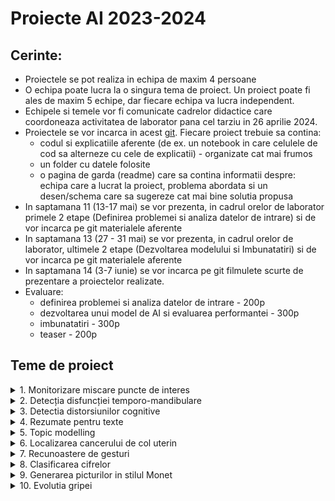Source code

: 
# Proiecte AI 2023-2024

## Cerinte:

- Proiectele se pot realiza in echipa de maxim 4 persoane
- O echipa poate lucra la o singura tema de proiect. Un proiect poate fi ales de maxim 5 echipe, dar fiecare echipa va lucra independent.
- Echipele si temele vor fi comunicate cadrelor didactice care coordoneaza activitatea de laborator pana cel tarziu in 26 aprilie 2024.
- Proiectele se vor incarca in acest [git](https://classroom.github.com/a/y9E76g34). Fiecare proiect trebuie sa contina:
    - codul si explicatiile aferente (de ex. un notebook in care celulele de cod sa alterneze cu cele de explicatii) - organizate cat mai frumos 
    - un folder cu datele folosite 
    - o pagina de garda (readme) care sa contina informatii despre: echipa care a lucrat la proiect, problema abordata si un desen/schema care sa sugereze cat mai bine solutia propusa
- In saptamana 11 (13-17 mai) se vor prezenta, in cadrul orelor de laborator primele 2 etape (Definirea problemei si analiza datelor de intrare) si de vor incarca pe git materialele aferente
- In saptamana 13 (27 - 31 mai)  se vor prezenta, in cadrul orelor de laborator, ultimele 2 etape (Dezvoltarea modelului si Imbunatatiri) si de vor incarca pe git materialele aferente
- In saptamana 14 (3-7 iunie) se vor incarca pe git filmulete scurte de prezentare a proiectelor realizate.
- Evaluare:
    - definirea problemei si analiza datelor de intrare - 200p
    - dezvoltarea unui model de AI si evaluarea performantei - 300p
    - imbunatatiri - 300p
    - teaser - 200p


## Teme de proiect

<details>
    <summary> 1. Monitorizare miscare puncte de interes </summary>

### Scop
Monitorizare reactie musculatura

### Ideea de baza
Studiul reactiei muschilor la anumiti stimuli prin urmarirea evolutiei miscarilor de contractie-relaxare in imagini. Modificarile din frame-uri apar in principal ca urmare a unui impuls magnetic/electro-magnetic care a fost generat intentionat de catre medici. 

### TODOlist

1. Definirea problemei 
- ce se da si ce se cere?
- de ce e nevoie de AI pentru a rezolva problema?
2. Analiza datelor de intrare
- ce tip de date avem?
- cate date avem?
- ce distributie au datele?

3. Dezvoltarea unui model de AI si evaluarea performantei
4. Propuneri de imbunatatiri

### Data
[link](https://ubbcluj.sharepoint.com/:v:/s/Proiect-Neuro-Spital-UBBMed-Tech/Ed9gAvkZi0JGjq6gHWr7cS8ByFY17SSQRCBfaOGVEC5fqA?e=y82ALb)

### Bibliografie

</details>

<details>
    <summary> 2. Detecția disfuncției temporo-mandibulare </summary>

### Scop
Identificarea disfunctiilor temporo-mandibulare in radiografii

### Ideea de baza

Detecția disfuncției temporo-mandibulare: detectarea discului temporo-mandibular, si dacă acesta este deplasat anterior, lateral sau medial. 


### TODOlist

1. Definirea problemei (ce se da si ce se cere)
2. Analiza datelor de intrare
3. Dezvoltarea unui model de AI si evaluarea performantei
4. Propuneri de imbunatatiri

### Data

### Bibliografie
- Li, M., Punithakumar, K., Major, P. W., Le, L. H., Nguyen, K. C. T., Pacheco-Pereira, C., ... & Almeida, F. T. (2022). Temporomandibular joint segmentation in MRI images using deep learning. Journal of Dentistry, 127, 104345. [link](https://www.sciencedirect.com/science/article/pii/S0300571222004006?casa_token=kP62C4pFphEAAAAA:5oZ7v2V0HoynVvs4vqnhTakWWK9_ld3JVMYKsonRTWo61tIQrkw8rlxFQES1PbsaSjHe_EeIWg#ack0001)
- Yoon, K., Kim, J. Y., Kim, S. J., Huh, J. K., Kim, J. W., & Choi, J. (2023). Explainable deep learning-based clinical decision support engine for MRI-based automated diagnosis of temporomandibular joint anterior disk displacement. Computer Methods and Programs in Biomedicine, 233, 107465. [link](https://www.sciencedirect.com/science/article/pii/S0169260723001311?casa_token=fdBVO7dvaOwAAAAA:KiIrANKeOvATQ-ilUzREjp0MxCJ8qOhe9VKmOBT9nEpB68GREx6_uZLpVtCPEOwUDpRY2qd5HA#sec0002)

</details>

<details>
    <summary> 3. Detectia distorsiunilor cognitive </summary>

### Scop
Scopul este de a detecta distorsiunile cognitive din textul în limbaj natural.

### Ideea de baza
Acest lucru se poate realiza prin implementarea și compararea diferitelor metodelor de clasificare binară a datelor adnotate (obținute de la pacienți) în categorii precum: gândirea distorsionată și nedistorsionată. Mai mult, se pot analiza implicatiile ligvistice in procesul de clasificare  (care caracteristici ale textului sunt mai potrivite pentru detectia distorsiunilor: caracteristicile semantice sau sintactice)

### TODOlist
1. Definirea problemei (ce se da si ce se cere)
2. Analiza datelor de intrare
3. Dezvoltarea unui model de AI si evaluarea performantei
4. Propuneri de imbunatatiri

### Data
Cognitive Distortion detetction dataset [link](https://www.kaggle.com/datasets/sagarikashreevastava/cognitive-distortion-detetction-dataset/data?select=Annotated_data.csv)

### Bibliografie
Shreevastava, S., & Foltz, P. (2021, June). Detecting cognitive distortions from patient-therapist interactions. In Proceedings of the Seventh Workshop on Computational Linguistics and Clinical Psychology: Improving Access (pp. 151-158). [link](https://aclanthology.org/2021.clpsych-1.17.pdf)
Wang, B., Deng, P., Zhao, Y., & Qin, B. (2023, December). C2D2 Dataset: A Resource for the Cognitive Distortion Analysis and Its Impact on Mental Health. In The 2023 Conference on Empirical Methods in Natural Language Processing. [link](https://openreview.net/pdf?id=NO5dc8Ljvj)
Alhaj, F., Al-Haj, A., Sharieh, A., & Jabri, R. (2022). Improving Arabic cognitive distortion classification in Twitter using BERTopic. International Journal of Advanced Computer Science and Applications, 13(1), 854-860. [link](https://oars.uos.ac.uk/2327/1/Paper_99-Improving_Arabic_Cognitive_Distortion_Classification_in_Twitter.pdf)
Hua, Y., Liu, F., Yang, K., Li, Z., Sheu, Y. H., Zhou, P., ... & Beam, A. (2024). Large Language Models in Mental Health Care: a Scoping Review. arXiv preprint arXiv:2401.02984. [link](https://arxiv.org/pdf/2401.02984.pdf)

</details>


<details>
    <summary> 4. Rezumate pentru texte </summary>
### Scop
Crearea unor rezumate asociate textelor, rezumate care sa contina cele mai importante informatii dintr-un anumit text. 


### Ideea de baza
Metoda de realizare a rezumatului poate fi:
- extractiva - se extrag cele mai relevante informatii / idei din text
- abstractiva - se geenreaza un text nou care cuprinde cele mai relevante informatii / idei din text - [more details](https://huggingface.co/docs/transformers/tasks/summarization)
Modul de evaluare a calitatii rezumatului obtinut:
- metrica ROUGE [link1](https://github.com/google-research/google-research/tree/master/rouge) [link2](https://huggingface.co/spaces/evaluate-metric/rouge)


### TODOlist
1. Definirea problemei (ce se da si ce se cere)
2. Analiza datelor de intrare
3. Dezvoltarea unui model de AI si evaluarea performantei
4. Propuneri de imbunatatiri

### Data
Set de date:
- limba romana [link](https://huggingface.co/datasets/readerbench/ro-text-summarization)
- alte limbi [link](https://huggingface.co/datasets?task_categories=task_categories:summarization&sort=trending)


### Bibliografie
- [link1](https://huggingface.co/learn/nlp-course/chapter7/5?fw=pt)
- [link2](https://huggingface.co/tasks/summarization)
- [link3](https://huggingface.co/blog/sagemaker-distributed-training-seq2seq)
- romanian transformers [link](https://github.com/dumitrescustefan/Romanian-Transformers)

</details>

<details>
    <summary> 5. Topic modelling</summary>
### Scop
Descoperirea topic-urilor existente intr-un text / set de texte.

### Ideea de baza

Topic modelling este o metodă care poate ajuta la descoperirea unor teme ascunse sau „subiecte” într-un grup de texte. Analizând cuvintele din texte, putem găsi sabloane și conexiuni care dezvăluie aceste subiecte de bază. De exemplu, un document despre învățarea automată este mai probabil să folosească cuvinte precum „gradient” și "embedding" în comparație cu un document despre realizarea inghetatei.

Metode de lucru:
- modele algebrice (Latent Semantic Allocation [link](https://www.proquest.com/openview/a1907164bd88dfc38a4875b73a3f7b3d/1?cbl=1818555&pq-origsite=gscholar&parentSessionId=MRAuFBQkQfkOYpWUpmSUr%2BXfOIxs0eW3IfdiZp5PsLQ%3D), Non-negative matrix factorization [link](https://belohlavek.inf.upol.cz/vyuka/Lee-Seung-NMF-1999-p.pdf))
- modele probabilistice (Latent Dirichlet allocation [link](https://eds.p.ebscohost.com/abstract?site=eds&scope=site&jrnl=15324435&AN=12323372&h=GPRjjk8U20oddx7ZiylW0yiQRD4xrmhe1fp8%2f%2fecbgz61PEm7ihvy3YwgcKOIErqUsrUjeTGbBsHuid%2bwZBv4w%3d%3d&crl=f&resultLocal=ErrCrlNoResults&resultNs=Ehost&crlhashurl=login.aspx%3fdirect%3dtrue%26profile%3dehost%26scope%3dsite%26authtype%3dcrawler%26jrnl%3d15324435%26AN%3d12323372))
- modele bazate pe ML (neural topic models [link](https://arxiv.org/pdf/2203.05794.pdf))

Modul de evaluare
- metrica Perplexity [link](https://huggingface.co/docs/transformers/perplexity)

### TODOlist
1. Definirea problemei (ce se da si ce se cere)
2. Analiza datelor de intrare
3. Dezvoltarea unui model de AI si evaluarea performantei
4. Propuneri de imbunatatiri

### Data
- news [link](https://paperswithcode.com/dataset/ag-news)



### Bibliografie
- Abdelrazek, A., Eid, Y., Gawish, E., Medhat, W., & Hassan, A. (2023). Topic modeling algorithms and applications: A survey. Information Systems, 112, 102131. [link](https://www.sciencedirect.com/science/article/pii/S0306437922001090)
- Pham, C. M., Hoyle, A., Sun, S., & Iyyer, M. (2023). TopicGPT: A prompt-based topic modeling framework. arXiv preprint arXiv:2311.01449. [link](https://arxiv.org/pdf/2311.01449.pdf)
- modelul BERTopic [link](https://huggingface.co/blog/bertopic)


</details>


<details>
    <summary> 6. Localizarea cancerului de col uterin </summary>

### Aim
Identificarea automata a leziunilor in cancerul de col uterin in imagini de tip RMN

### TODOlist
1. Definirea problemei (ce se da si ce se cere)
2. Analiza datelor de intrare
3. Dezvoltarea unui model de AI si evaluarea performantei
4. Propuneri de imbunatatiri

### Data
- dataset1 [link](https://synthrad2023.grand-challenge.org/)
- dataset2 [link](https://github.com/SynthRAD2023/preprocessing)

### Bibliografy
- Bourgioti, C., Chatoupis, K., & Moulopoulos, L. A. (2016). Current imaging strategies for the evaluation of uterine cervical cancer. World journal of radiology, 8(4), 342. [link](https://www.ncbi.nlm.nih.gov/pmc/articles/PMC4840192/)
- Zaki, N., Qin, W., & Krishnan, A. (2023). Graph-based methods for cervical cancer segmentation: Advancements, limitations, and future directions. AI Open. [link](https://www.sciencedirect.com/science/article/pii/S2666651023000086)
- Kurata, Y., Nishio, M., Moribata, Y., Kido, A., Himoto, Y., Otani, S., ... & Nakamoto, Y. (2021). Automatic segmentation of uterine endometrial cancer on multi-sequence MRI using a convolutional neural network. Scientific Reports, 11(1), 14440.[link](https://www.ncbi.nlm.nih.gov/pmc/articles/PMC8280152/#MOESM1)
- Lin, Y. C., Lin, Y., Huang, Y. L., Ho, C. Y., Chiang, H. J., Lu, H. Y., ... & Lin, G. (2023). Generalizable transfer learning of automated tumor segmentation from cervical cancers toward a universal model for uterine malignancies in diffusion-weighted MRI. Insights into Imaging, 14(1), 14. [link](https://insightsimaging.springeropen.com/articles/10.1186/s13244-022-01356-8)
- Afshar, P., Mohammadi, A., Plataniotis, K. N., Oikonomou, A., & Benali, H. (2019). From handcrafted to deep-learning-based cancer radiomics: challenges and opportunities. IEEE Signal Processing Magazine, 36(4), 132-160. [link](https://arxiv.org/pdf/1808.07954.pdf)

</details>


<details>
    <summary> 7. Recunoastere de gesturi </summary>

### Scop
Recunoastere de gesturi in imagini folosind un clasificator bazat pe inteligenta artificiala.

### Ideea de baza
Problema algoritmica este aceea de a clasifica imagini in functie de gestul pe care il reprezinta. Clasificarea va fi multi-clasa (cel putin 3 categorii de gesturi). 

### TODOlist
1. Definirea problemei (ce se da si ce se cere):
2. Analiza datelor de intrare:
- Crearea/descarcarea unui set de date continand minim 3 clase de gest si prelucrarea lui. 
    - Idei pentru prelucrare: 
        - separarea fundalului (background segmentation) pentru a izola mana (si implicit, gestul)
        - folosirea de imagini real-life:
    - Trade off: 
        - Separarea fundalului (background segmentation) presupune un pas mai amplu de procesare a imaginilor, rezultand  imagini alb-negru care pot fi invatate cu usurinta de o retea neuronala artificiala. 
        - Folosirea imaginilor real-life presupune preprocesare de baza a imaginilor: to grayscale, normalizare, standardizare, redimensionare, augmentare, ... dar in acest caz este nevoie de mai multe date si de o retea neuronala mai complexa pentru invatare.
3. Dezvoltarea unui model de AI si evaluarea performantei:
4. Propuneri de imbunatatiri

### Data
- [link1](https://github.com/SparshaSaha/Hand-Gesture-Recognition-Using-Background-Elllimination-and-Convolution-Neural-Network/tree/master/Dataset)
[link2](https://www.kaggle.com/datasets/rayeed045/american-sign-language-digit-dataset )
[link3](https://www.kaggle.com/datasets/drgfreeman/rockpaperscissors/data)
[link4](https://www.kaggle.com/datasets/evernext10/hand-gesture-of-the-colombian-sign-language)
- Un dataset creat de voi continand minim 3 gesturi 

### Exemple
- [link1](https://github.com/SparshaSaha/Hand-Gesture-Recognition-Using-Background-Elllimination-and-Convolution-Neural-Network/tree/master)
[link2](https://github.com/EslamAsHhraf/Hand-Gesture-Recognition/tree/main)
[link3](https://www.kaggle.com/code/benenharrington/hand-gesture-recognition-database-with-cnn)
[link4](https://www.kaggle.com/code/blamerx/sign-language-eda-100-acc)
[link5](https://github.com/AJIN-B/Identify-hand-gestures)
[link6](https://blog.keras.io/building-powerful-image-classification-models-using-very-little-data.html)

### Bibliografie
- Jawad Nagi, Frederick Ducatelle, Gianni A. Di Caro, Dan Ciresan, Ueli Meier, Alessandro Giusti, Farrukh Nagi, Jurgen Schmidhuber and Luca Maria Gambardella, “Max-Pooling Convolutional Neural Networks for Vision-based Hand Gesture Recognition”, 2011. 
- Adithya, V., and Reghunadhan Rajesh. "A deep convolutional neural network approach for static hand gesture recognition." Procedia Computer Science 171 (2020): 2353-2361. 
- Brenner Heintz, “Training a Neural Network to Detect Gestures with OpenCV in Python”, [link](https://towardsdatascience.com/training-a-neuralnetwork-to-detect-gestures-with-opencv-in-python-e09b0a12bdf1), 2018
- Adam Geitgey, “Machine Learning is Fun! Part 3: Deep Learning and Convolutional Neural Networks”,[link](https://medium.com/@ageitgey/machine-learning-is-funpart-3-deep-learning-and-convolutional-neural-networks-f40359318721)
</details>


<details>
    <summary> 8. Clasificarea cifrelor </summary>

### Scop
Clasificarea cifrelor scrise de mână.


### Ideea de baza

Învață fundamentele Computer Vision (viziune computerizată / artificială) aplicând ce ai învățat pe una din cele mai celebre probleme din acest domeniu. Setul de date MNIST, care conține cifre desenate de mână, este adesea folosit pentru a testa idei noi în Computer Vision. Astfel acesta este un “loc de joacă” atât pentru începători cât și pentru cercetătorii veterani. 
Pe lângă faptul că este benchmark-ul de-facto, MNIST este un punct de pornire spre a realiza sisteme inteligente de tip OCR pentru texte scrise de mână, problemă pentru care mai există loc de îmbunătățire în literatură 😉. 
Implementați, antrenați și evaluați un model inteligent capabil să recunoască cifre scrise de mână. Porniți de la competiția https://www.kaggle.com/competitions/digit-recognizer și antrenați pe setul de date MNIST. După ce realizați experimentele faceți un “submission” cu varianta cea mai bună. 

### TODOlist
1. Definirea problemei (ce se da si ce se cere)
2. Analiza datelor de intrare
3. Dezvoltarea unui model de AI si evaluarea performantei
- Procesați datele de intrare (Listă de pixeli -> Imagine, Imagine -> Listă de pixeli, Normalizare)
- Dezvoltare algoritm inteligent (Implementare algoritm, Antrenare și validare algoritm)
- Evaluare algoritm inteligent 
    - Testarea locală
    - Testarea prin submisie [link](https://www.kaggle.com/competitions/digit-recognizer)
    - Testarea pe cifre desenate de student
4. Propuneri de imbunatatiri

### Data
- [link1](https://www.kaggle.com/competitions/digit-recognizer)
 [link2](https://paperswithcode.com/dataset/mnist)
 [link3](https://knowyourdata-tfds.withgoogle.com/#tab=STATS&dataset=mnist)
 [link4](https://github.com/OSSpk/Handwritten-Digits-Classification-Using-KNN-Multiclass_Perceptron-SVM)
 [link5](https://github.com/floydhub/mnist)
 [link6](https://machinelearningmastery.com/how-to-develop-a-convolutional-neural-network-from-scratch-for-mnist-handwritten-digit-classification/)
 [link7](https://learn.microsoft.com/en-us/azure/open-datasets/dataset-mnist?tabs=azureml-opendatasets)
 [link8](https://github.com/evarae/CNN_Tutorial/tree/main/src/network)
 [link9](https://www.kaggle.com/competitions/digit-recognizer/code?competitionId=3004&sortBy=voteCount&excludeNonAccessedDatasources=true)
 [link10](http://data.pymvpa.org/datasets/mnist/)

### Bibliografie
- An Introduction to Convolutional Neura Networks [link](https://arxiv.org/pdf/1511.08458.pdf)
- Assessing Four Neural Networks on Handwritten Digit Recognition Dataset (MNIST): [link](https://arxiv.org/pdf/1811.08278.pdf)
- A Survey of Handwritten Character Recognition with MNIST and EMNIST: [link](https://mdpi.com/2076-3417/9/15/3169)
- Comparison of non-linear activation functions for deep neural networks on MNIST classification task: [link](https://arxiv.org/pdf/1804.02763.pdf?fbclid=IwAR3wzo8LZVtjQMHlBh8eG-RocY83GGKWIs3HwPW8DUZv135vYDspPv4JRBU)
- A snapshot of image pre-processing for convolutional neural networks: case study of MNIST:
[link](https://link.springer.com/content/pdf/10.2991/ijcis.2017.10.1.38.pdf)
- On improving CNNs performance: The case of MNIST:
[link](https://www.sciencedirect.com/science/article/pii/S1566253518305293?casa_token=P5WEEnf3UesAAAAA:qAslobTLCsHCHUAQ2jelQhjaJOX2ackuKn9PTf9vTIghpNeieww0GuiUfIA8b3PGTCUnVV4U)

</details>

<details>
    <summary> 9. Generarea picturilor in stilul Monet </summary>

### Scop
Generarea unor picturi în stilul lui [Claude Monet](https://www.wikiart.org/en/claude-monet).

### Ideea de baza
Generarea de imagini poate fi utilizată în extinderea seturile de date existente pentru a îmbunătăți performanța modelelor inteligente. De asemenea, imaginile generate pot fi utilizate în dezvoltarea resurselor media (prezentări, video-uri, etc) sau drept o sursă de inspirație pentru diverse activități creative.

O ramură interesantă a generării de imagini este sinteza imaginilor cu un anumit stil. Din punct de vedere pragmatic, caracteristicile de stil sunt utile pentru a schimba domeniul unei imagini. De exemplu, imaginile dintr-un joc (ex. GTA) sau simulator pot avea stilul schimbat pentru a arata mai realist (astfel ar putea fi folosite în antrenarea modelelor care să funcționeze pe date din lumea reală).

Picturile sunt imaginile în care stilul este cel mai pronunț, făcându-le alegerea perfectă pentru experimente privind generarea într-un anumit stil sau transferul de stil. Implementați, antrenați și evaluați un model inteligent capabil să genereze picturi în stilul lui Monet. Porniți de la competiția:  [link](https://www.kaggle.com/competitions/gan-getting-started) și antrenați o rețea de tip GAN (Generative Adversarial Network) sau orice alt tip de model inteligent și faceți un “submission” cu cele mai bune rezultate obținute.


### TODOlist
1. Definirea problemei (ce se da si ce se cere)
2. Analiza datelor de intrare
3. Dezvoltarea unui model de AI si evaluarea performantei
- Procesați datele de intrare
    - TFRecords -> Imagine
    - Imagine -> TFRecords
    - Normalizare
- Dezvoltare algoritm inteligent
    - Implementare algoritm
    - Antrenare și validare algoritm
- Evaluare algoritm inteligent
    - Testarea locală
    - Testarea prin submisie [link](https://www.kaggle.com/competitions/gan-getting-started)
4. Propuneri de imbunatatiri

### Data
- [link1](https://www.kaggle.com/competitions/gan-getting-started)
 [link2](https://www.kaggle.com/competitions/gan-getting-started/code?competitionId=21755&sortBy=voteCount&excludeNonAccessedDatasources=true)
 [link3](https://github.com/junyanz/CycleGAN)
 [link4](https://github.com/junyanz/pytorch-CycleGAN-and-pix2pix)
 [link5](https://github.com/tensorflow/gan)
 [link6](https://github.com/google/compare_gan)
 [link7](https://github.com/makeyourownneuralnetwork/gan)
 [link8](https://github.com/soumith/ganhacks)
 [link9](https://github.com/yfeng95/GAN)
 [link10](https://github.com/hindupuravinash/the-gan-zoo)
 [link11](https://www.tensorflow.org/tutorials/generative/dcgan)
 [link12](https://www.datacamp.com/tutorial/generative-adversarial-networks)
 [link13](https://realpython.com/generative-adversarial-networks/)
 [link14](https://pytorch.org/tutorials/beginner/dcgan_faces_tutorial.html)
 [link15](https://huggingface.co/keras-io/CycleGAN)
 [link16](https://github.com/lllyasviel/ControlNet)
 [link17](https://huggingface.co/runwayml/stable-diffusion-v1-5)
 [link18](https://jalammar.github.io/illustrated-stable-diffusion/)


### Bibliografie
- Generative Adversarial Nets [link](https://arxiv.org/pdf/1406.2661.pdf)
- Deep Convolutional GAN [link](https://paperswithcode.com/paper/unsupervised-representation-learning-with-1), [link](https://arxiv.org/pdf/1511.06434v2.pdf)
- Unpaired Image-to-Image Translation using Cycle-Consistent Adversarial Networks (Cycle GAN)
[link](https://arxiv.org/pdf/1703.10593.pdf)
- Image Style Transfer Using Convolutional Neural Networks [link](https://www.cv-foundation.org/openaccess/content_cvpr_2016/papers/Gatys_Image_Style_Transfer_CVPR_2016_paper.pdf)
- Diffusion Models [link](https://arxiv.org/pdf/2112.10752.pdf)
- DALL-E 2 [link](https://cdn.openai.com/papers/dall-e-2.pdf)
- ControlNet (for Stable Diffusion) [link](https://arxiv.org/pdf/2302.05543.pdf)

</details>





<details>
    <summary> 10. Evolutia gripei </summary>

### Scop
Identificarea predictorilor imunitari de bază care pot discrimina între persoanele cu răspuns ridicat sau scăzut după vaccinarea antigripală

### Ideea de baza
Sistemul imunitar cuprinde mai multe tipuri de celule care lucrează împreună pentru a dezvolta un răspuns eficient la un anumit agent patogen. Cu toate acestea, care dintre aceste nenumărate tipuri de celule sunt importante într-un anumit răspuns nu este bine înțeles. Abordarea imunologică își propune să măsoare impactul expresiei genelor și diferitelor celule și molecule din sistemul imunitar în timpul unei infecții sau vaccinări și utilizează metodelor de Machine Learning pentru a discerne care componente sunt cele mai importante. Aceste studii au scopul practic de a determina ce face o formulare de vaccin mai bună decât alta sau modul în care indivizii variază. Pentru a realiza acest lucru, este crucială o modelare precisă a proceselor complexe care duc la un rezultat de succes.

### TODOlist

1. Definirea problemei (ce se da si ce se cere):
- Pornind de la un set de date de tip tabelar, sa se prelucreze datele si sa se antreneze un model AI de clasificare. 
2. Analiza datelor de intrare:
- Descarcarea unui set de date [link](https://zenodo.org/records/3222451). 
- analiza exploratorie a datelor
3. Dezvoltarea unui model de AI si evaluarea performantei; stabilirea celor mai importante atribute din model
4. Propuneri de imbunatatiri

### Data
1. FluPRINT database [link](https://zenodo.org/records/3222451). 
2. A small dataset [link](https://journals.aai.org/jimmunol/article-supplement/107431/xlsx/ji_1900033_supplemental_table_14/)
2. Another tiny dataset [link](https://journals.aai.org/jimmunol/article-supplement/107431/xlsx/ji_1900033_supplemental_table_18/)

### Bibliografie
1. Tomic, A., Tomic, I., Rosenberg-Hasson, Y., Dekker, C. L., Maecker, H. T., & Davis, M. M. (2019). SIMON, an automated machine learning system, reveals immune signatures of influenza vaccine responses. The Journal of Immunology, 203(3), 749-759. [link](https://journals.aai.org/jimmunol/article/203/3/749/107431)
2. Tomic, A., Tomic, I., Dekker, C. L., Maecker, H. T., & Davis, M. M. (2019). The FluPRINT dataset, a multidimensional analysis of the influenza vaccine imprint on the immune system. Scientific data, 6(1), 214. [link](https://www.nature.com/articles/s41597-019-0213-4)
3. Weissler, E. H., Naumann, T., Andersson, T., Ranganath, R., Elemento, O., Luo, Y., ... & Ghassemi, M. (2021). The role of machine learning in clinical research: transforming the future of evidence generation. Trials, 22, 1-15. [link](https://link.springer.com/content/pdf/10.1186/s13063-021-05489-x.pdf)
</details>



<!-- 
<details>
    <summary> 1. Title </summary>
### Scop

### Ideea de baza

### TODOlist
1. Definirea problemei (ce se da si ce se cere)
2. Analiza datelor de intrare
3. Dezvoltarea unui model de AI si evaluarea performantei
4. Propuneri de imbunatatiri

### Data

### Bibliografie

</details> -->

======

*Task details*. Nothing should appear in the answer except the lines above from the line with "[link11](https://www.tensorflow.org/tutorials/generative/dcgan)" through the line with "- Generative Adversarial", both included, written out exactly.

*Written reply*.
 [link11](https://www.tensorflow.org/tutorials/generative/dcgan)
 [link12](https://www.datacamp.com/tutorial/generative-adversarial-networks)
 [link13](https://realpython.com/generative-adversarial-networks/)
 [link14](https://pytorch.org/tutorials/beginner/dcgan_faces_tutorial.html)
 [link15](https://huggingface.co/keras-io/CycleGAN)
 [link16](https://github.com/lllyasviel/ControlNet)
 [link17](https://huggingface.co/runwayml/stable-diffusion-v1-5)
 [link18](https://jalammar.github.io/illustrated-stable-diffusion/)


### Bibliografie
- Generative Adversarial Nets [link](https://arxiv.org/pdf/1406.2661.pdf)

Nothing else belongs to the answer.